Sunday, December 1, 2013

Reading About Writing: How to Write a Novel, by Nathan Bransford

What Writing Book Did I Read This Month?
How to Write a Novel: 47 Rules for Writing a Stupendously Awesome Novel That You Will Love Forever, by Nathan Bransford
The most important thing to know about writing a novel is this: You can do it. And if you've already written one, you can write an even better one. Author and former literary agent Nathan Bransford shares his secrets for creating killer plots, fleshing out your first ideas, crafting compelling characters, and staying sane in the process.

Why Did I Pick That Book?
I've followed Mr. Bransford's blog for years. He offers great advice and insight into the publishing process. In fact, while I was happy for him when he sold his first novel, I was really sad to see him change his title to "former literary agent" because he was on my list of top agents I would really love to work with someday. He was actually one of the first agents I ever queried.

In related news, he was also one of the first agents to ever send me a rejection letter. Which just shows how much smarter than me he is, given that I refer to that book as the Epic High Fantasy Trilogy of Doom, Book One.

What Did I Think of It?
Overall I enjoyed this book. Having followed the blog for years, there wasn't exactly a whole lot of new information here, but I liked having it all pulled together and organized. Blog topics sort of pop up and jump around as they're relevant to the industry or questions that keep getting asked. That's the nature of blogging and it's all well and good, but it doesn't make for a very good view of the big picture. Having Mr. Bransford's advice organized around the writing process, rather than chronologically on the blog, gave me a whole new perspective on his methodology and recommendations.

What Did I Learn from It?
I suppose the biggest thing I learned from this books is that I have a pretty good handle on the overall writing process. This book is very general, geared, I think, toward new writers still fumbling their way through what to do once they've had that "hey, maybe this voice knocking around in my head is trying to tell me a story and I should probably write some of that down" ah-ha moment. While I did pick some nifty little tips and tricks up here and there, for the most part I read this book and got a nice affirmation that I (mostly) know what I'm doing.

That might sound trivial, or obvious, but it's really not. I don't know about you, but I'm frequently plagued by the fear that I'm doing this writing thing all wrong, that I'm never going to figure it out, and that one day the whole mess is just going to blow up in my face and splatter me with word shrapnel. Having someone I respect as a professional in the industry confirm my notions about how things are supposed to work is a huge help.
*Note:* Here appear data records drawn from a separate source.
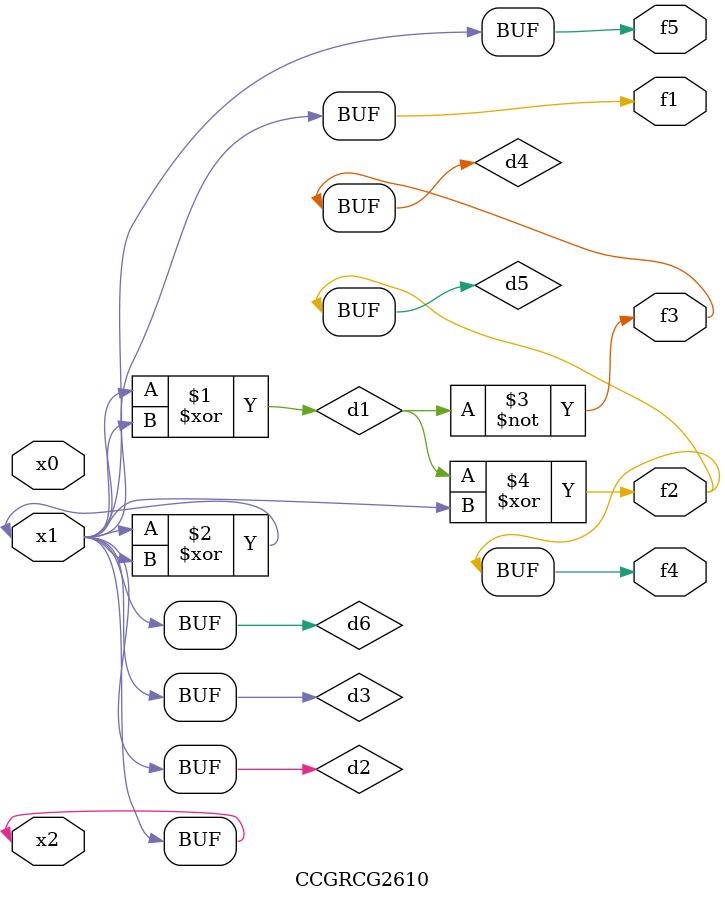
<source format=v>
module CCGRCG2610(
	input x0, x1, x2,
	output f1, f2, f3, f4, f5
);

	wire d1, d2, d3, d4, d5, d6;

	xor (d1, x1, x2);
	buf (d2, x1, x2);
	xor (d3, x1, x2);
	nor (d4, d1);
	xor (d5, d1, d2);
	buf (d6, d2, d3);
	assign f1 = d6;
	assign f2 = d5;
	assign f3 = d4;
	assign f4 = d5;
	assign f5 = d6;
endmodule

</source>
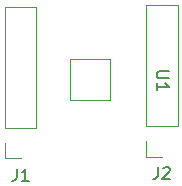
<source format=gbr>
%TF.GenerationSoftware,KiCad,Pcbnew,(6.0.4)*%
%TF.CreationDate,2023-08-09T15:54:22-04:00*%
%TF.ProjectId,ENS160,454e5331-3630-42e6-9b69-6361645f7063,rev?*%
%TF.SameCoordinates,Original*%
%TF.FileFunction,Legend,Top*%
%TF.FilePolarity,Positive*%
%FSLAX46Y46*%
G04 Gerber Fmt 4.6, Leading zero omitted, Abs format (unit mm)*
G04 Created by KiCad (PCBNEW (6.0.4)) date 2023-08-09 15:54:22*
%MOMM*%
%LPD*%
G01*
G04 APERTURE LIST*
%ADD10C,0.150000*%
%ADD11C,0.120000*%
G04 APERTURE END LIST*
D10*
%TO.C,J1*%
X137641666Y-106522380D02*
X137641666Y-107236666D01*
X137594047Y-107379523D01*
X137498809Y-107474761D01*
X137355952Y-107522380D01*
X137260714Y-107522380D01*
X138641666Y-107522380D02*
X138070238Y-107522380D01*
X138355952Y-107522380D02*
X138355952Y-106522380D01*
X138260714Y-106665238D01*
X138165476Y-106760476D01*
X138070238Y-106808095D01*
%TO.C,J2*%
X149591666Y-106372380D02*
X149591666Y-107086666D01*
X149544047Y-107229523D01*
X149448809Y-107324761D01*
X149305952Y-107372380D01*
X149210714Y-107372380D01*
X150020238Y-106467619D02*
X150067857Y-106420000D01*
X150163095Y-106372380D01*
X150401190Y-106372380D01*
X150496428Y-106420000D01*
X150544047Y-106467619D01*
X150591666Y-106562857D01*
X150591666Y-106658095D01*
X150544047Y-106800952D01*
X149972619Y-107372380D01*
X150591666Y-107372380D01*
%TO.C,U1*%
X150497619Y-98263095D02*
X149688095Y-98263095D01*
X149592857Y-98310714D01*
X149545238Y-98358333D01*
X149497619Y-98453571D01*
X149497619Y-98644047D01*
X149545238Y-98739285D01*
X149592857Y-98786904D01*
X149688095Y-98834523D01*
X150497619Y-98834523D01*
X149497619Y-99834523D02*
X149497619Y-99263095D01*
X149497619Y-99548809D02*
X150497619Y-99548809D01*
X150354761Y-99453571D01*
X150259523Y-99358333D01*
X150211904Y-99263095D01*
D11*
%TO.C,J1*%
X136645000Y-105630000D02*
X136645000Y-104300000D01*
X137975000Y-105630000D02*
X136645000Y-105630000D01*
X139305000Y-103030000D02*
X139305000Y-92810000D01*
X139305000Y-103030000D02*
X136645000Y-103030000D01*
X136645000Y-103030000D02*
X136645000Y-92810000D01*
X139305000Y-92810000D02*
X136645000Y-92810000D01*
%TO.C,J2*%
X151255000Y-102880000D02*
X151255000Y-92660000D01*
X151255000Y-92660000D02*
X148595000Y-92660000D01*
X149925000Y-105480000D02*
X148595000Y-105480000D01*
X148595000Y-102880000D02*
X148595000Y-92660000D01*
X151255000Y-102880000D02*
X148595000Y-102880000D01*
X148595000Y-105480000D02*
X148595000Y-104150000D01*
%TO.C,U1*%
X145550000Y-97225000D02*
X142150000Y-97225000D01*
X142150000Y-97225000D02*
X142150000Y-100675000D01*
X142150000Y-100675000D02*
X145550000Y-100675000D01*
X145550000Y-100675000D02*
X145550000Y-97225000D01*
%TD*%
M02*

</source>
Would I Recommend This Book to Another Writer?
Yes. It's funny and practical and a very good overview of the steps, choices, and emotional turmoil involved in writing a novel. I'd especially recommend it to newer writers. It occurs to me that sitting here at the end of NaNoWriMo, the world is jammed full of folks who just tried their hand at writing a novel for the very first time. I don't know about the rest of you, but I finished up my first NaNoWriMo with a mixed up jumble of elation at having accomplished as much as I did (however little that ended up being), disappointment that I didn't manage to pull off something crazily beyond human capability, complete and total exhaustion, and a whopping dose of fear about what came next.


This is a great guide book, giving a nice overview of the whole writing process, from the first big idea to potential publication and then some. There's a lot of information in here and a lot of encouragement too, from someone who has been in the business for years. If you're a new writer dealing with fear of the unknown or an experienced writer looking to get some perspective on the whole process, this is a great book for you.